The band featured on the album, which was recorded at Amish Electric Chair Studios outside of Athens, is entirely different from the line-up featured on their initial EP.

“We recorded it over three days, and it didn’t take too long because we had been rigorously practicing these songs for weeks before we went into the studio,” said Stratton. “The album began to take shape pretty quickly. I’m very satisfied recently because we are able to play those songs very true to their recordings live, even though hearing them live is an enhancement on those songs.”

Stratton said that a huge part of crafting the album was simply listening.

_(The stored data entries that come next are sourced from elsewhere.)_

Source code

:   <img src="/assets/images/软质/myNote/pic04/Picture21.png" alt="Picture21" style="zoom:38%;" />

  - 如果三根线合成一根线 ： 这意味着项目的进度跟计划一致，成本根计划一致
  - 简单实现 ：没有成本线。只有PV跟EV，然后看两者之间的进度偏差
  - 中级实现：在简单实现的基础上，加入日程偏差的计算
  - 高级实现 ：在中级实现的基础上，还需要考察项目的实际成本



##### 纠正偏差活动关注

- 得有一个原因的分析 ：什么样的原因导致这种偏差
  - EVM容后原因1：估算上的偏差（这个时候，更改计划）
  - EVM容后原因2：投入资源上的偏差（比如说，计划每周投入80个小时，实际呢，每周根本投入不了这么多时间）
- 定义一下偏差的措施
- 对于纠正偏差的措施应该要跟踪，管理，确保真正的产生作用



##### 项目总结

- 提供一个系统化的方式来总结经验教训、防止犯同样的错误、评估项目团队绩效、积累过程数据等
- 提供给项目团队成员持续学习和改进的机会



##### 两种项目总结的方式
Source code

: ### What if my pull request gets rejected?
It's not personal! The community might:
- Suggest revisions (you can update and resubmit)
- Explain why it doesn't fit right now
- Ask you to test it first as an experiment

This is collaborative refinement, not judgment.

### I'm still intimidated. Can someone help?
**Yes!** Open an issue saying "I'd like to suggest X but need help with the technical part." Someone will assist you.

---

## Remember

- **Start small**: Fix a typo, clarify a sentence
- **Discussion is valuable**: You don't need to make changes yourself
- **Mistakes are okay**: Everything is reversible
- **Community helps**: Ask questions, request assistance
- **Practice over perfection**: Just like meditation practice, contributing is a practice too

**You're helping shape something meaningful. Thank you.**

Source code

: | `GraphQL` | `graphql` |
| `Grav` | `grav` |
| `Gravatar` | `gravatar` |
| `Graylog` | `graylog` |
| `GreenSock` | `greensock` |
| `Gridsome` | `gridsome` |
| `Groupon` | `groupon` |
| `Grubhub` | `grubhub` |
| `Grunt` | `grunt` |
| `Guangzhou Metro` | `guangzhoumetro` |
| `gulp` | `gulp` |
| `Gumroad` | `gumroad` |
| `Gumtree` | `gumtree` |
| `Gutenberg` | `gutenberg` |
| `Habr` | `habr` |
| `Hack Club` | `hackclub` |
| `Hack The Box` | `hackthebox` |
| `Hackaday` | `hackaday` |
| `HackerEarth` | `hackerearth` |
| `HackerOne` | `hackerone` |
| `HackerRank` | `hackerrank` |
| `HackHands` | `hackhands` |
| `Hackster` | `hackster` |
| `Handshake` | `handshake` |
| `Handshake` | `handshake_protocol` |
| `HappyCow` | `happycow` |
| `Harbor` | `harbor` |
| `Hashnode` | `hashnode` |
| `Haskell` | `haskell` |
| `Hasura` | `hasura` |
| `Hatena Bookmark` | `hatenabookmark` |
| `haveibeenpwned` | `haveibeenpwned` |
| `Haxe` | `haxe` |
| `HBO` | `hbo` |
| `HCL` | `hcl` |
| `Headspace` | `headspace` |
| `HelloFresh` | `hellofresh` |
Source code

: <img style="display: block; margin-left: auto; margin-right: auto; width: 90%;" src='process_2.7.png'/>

(facebook.com/thecrookedspines)

“For years I’ve had this sort of internal battle over how I feel and how I want to be heard as a musician. I listen to a ton of music, and as I have gotten older and have hung out with more musicians, I’ve really tried to lose any type of pretentious attitude towards any type of music or art,” said Stratton. “I have learned a lot from pop music. I wouldn’t necessarily call Frank Ocean typical pop music, but I listen to him a lot, and I think he’s one of the best poets and lyricists we have right now. I always am trying to dissect his songs. Every time I listen, I take more away from what I hear. In a similar way, I’m trying to create something that is really good that people can understand, but which also expresses how I feel and gives the listener some idea of what I’m really trying to say.”

The Crooked Spines are currently in the middle of writing a brand-new EP, which will be out soon. Also watch the band for upcoming tour dates, as they are planning on taking on the Midwest this early spring with a tour throughout the region.